Aunque utilizará la plataforma MQB Evo, la misma arquitectura del T-Roc comercializado en Europa, la variante sudamericana crecerá en dimensiones. Tendría una longitud de entre 4,40 y 4,50 metros, junto con una distancia entre ejes de entre 2,65 y 2,70 metros, lo que le permitiría ofrecer un habitáculo más amplio.
En cuanto a la estética, el SUV tendría una identidad propia desarrollada por el equipo de diseño de Brasil.

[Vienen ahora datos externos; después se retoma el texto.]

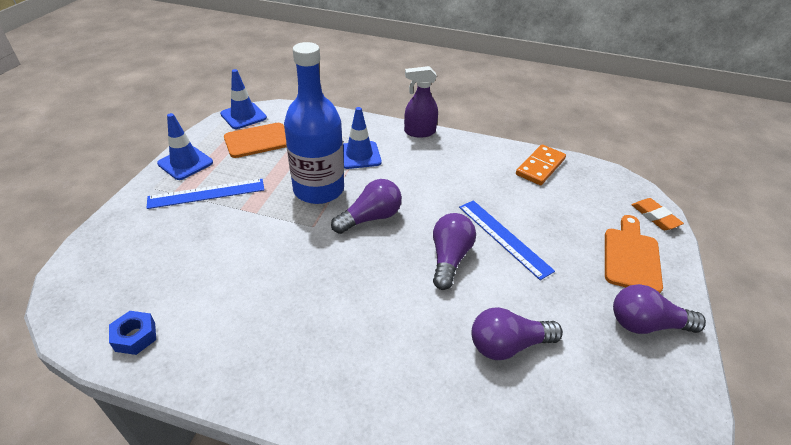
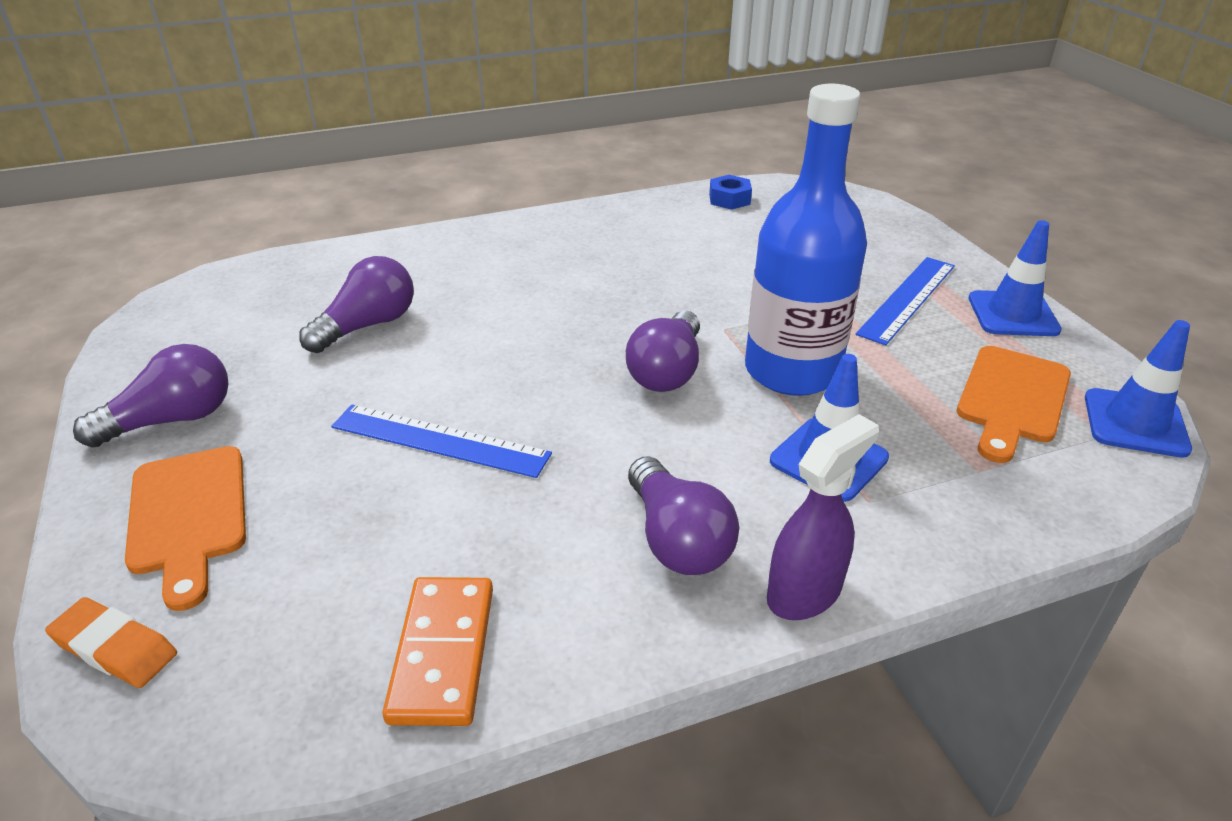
camera: 145 degrees right, 5 degrees down
purple light bulb [433,213,476,290] -> purple light bulb moved to [628,456,739,575]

Entre los rasgos previstos aparecen guardabarros traseros más marcados, ópticas posteriores más delgadas -unidas por una franja luminosa- y un parante posterior con una propuesta diferente.
La oferta mecánica incluirá dos sistemas híbridos de combustible flexible. Habrá una alternativa híbrida suave (MHEV) de 48 voltios y otra híbrida convencional (HEV), ambas asociadas al motor naftero 1.5 TSI Evo2. Inicialmente, este propulsor será importado a Brasil desde México; más adelante también será fabricado en el país vecino.
También anticiparon el equipamiento, que incorporaría sistemas inéditos para la producción de São Bernardo do Campo, como freno de estacionamiento electrónico, selector giratorio para la caja automática y, en las versiones más completas, techo solar.

El T-Roc brasileño compartirá línea de montaje con el futuro A-SUV, que será el posible sucesor del Taos. Ambos forman parte de un plan de inversión de 20.000 millones de reales destinado a la renovación de los productos regionales de la marca, novedades que también veremos en Argentina.